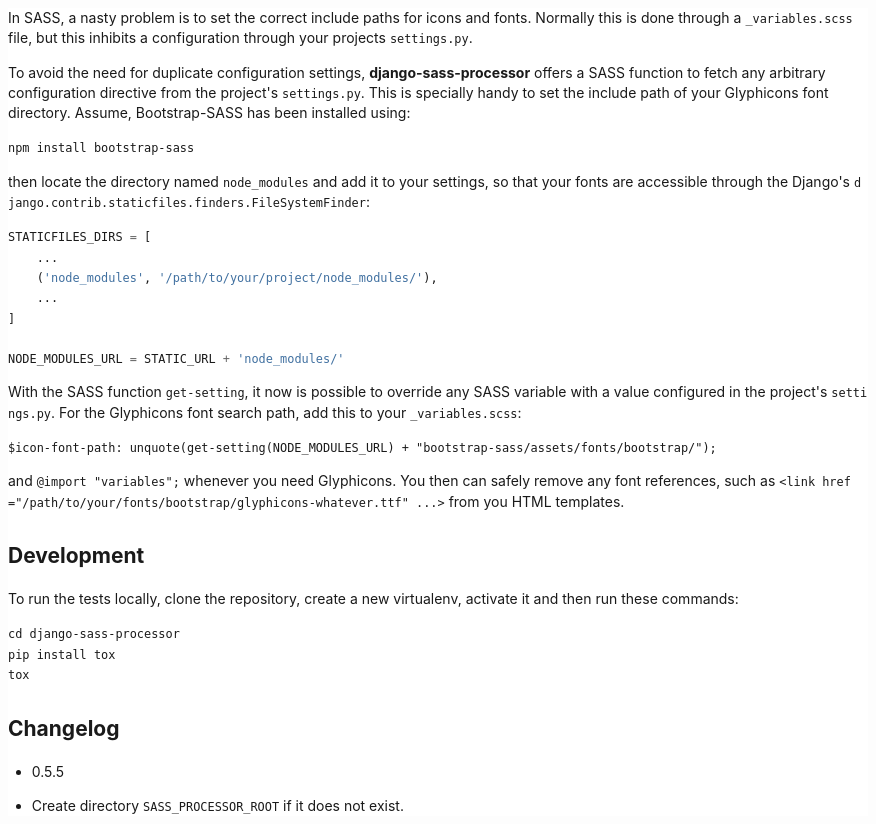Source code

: In SASS, a nasty problem is to set the correct include paths for icons and fonts. Normally this is
done through a ``_variables.scss`` file, but this inhibits a configuration through your projects
``settings.py``.

To avoid the need for duplicate configuration settings, **django-sass-processor** offers a SASS
function to fetch any arbitrary configuration directive from the project's ``settings.py``. This
is specially handy to set the include path of your Glyphicons font directory. Assume, Bootstrap-SASS
has been installed using:
```shell
npm install bootstrap-sass
```

then locate the directory named ``node_modules`` and add it to your settings, so that your fonts are
accessible through the Django's ``django.contrib.staticfiles.finders.FileSystemFinder``:

```python
STATICFILES_DIRS = [
    ...
    ('node_modules', '/path/to/your/project/node_modules/'),
    ...
]

NODE_MODULES_URL = STATIC_URL + 'node_modules/'
```

With the SASS function ``get-setting``, it now is possible to override any SASS variable with a
value configured in the project's ``settings.py``. For the Glyphicons font search path, add this
to your ``_variables.scss``:

```
$icon-font-path: unquote(get-setting(NODE_MODULES_URL) + "bootstrap-sass/assets/fonts/bootstrap/");
```

and ``@import "variables";`` whenever you need Glyphicons. You then can safely remove any font
references, such as ``<link href="/path/to/your/fonts/bootstrap/glyphicons-whatever.ttf" ...>``
from you HTML templates.


## Development

To run the tests locally, clone the repository, create a new virtualenv, activate it and then run
these commands:

```shell
cd django-sass-processor
pip install tox
tox
```

## Changelog

* 0.5.5
- Create directory ``SASS_PROCESSOR_ROOT`` if it does not exist.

****

• [What is required]
All that is wanted is the run of lines from the start of the material through the line that holds "To avoid the", retyped exactly, with no pictures.

• [Solved exercise]
Source code

: In SASS, a nasty problem is to set the correct include paths for icons and fonts. Normally this is
done through a ``_variables.scss`` file, but this inhibits a configuration through your projects
``settings.py``.

To avoid the need for duplicate configuration settings, **django-sass-processor** offers a SASS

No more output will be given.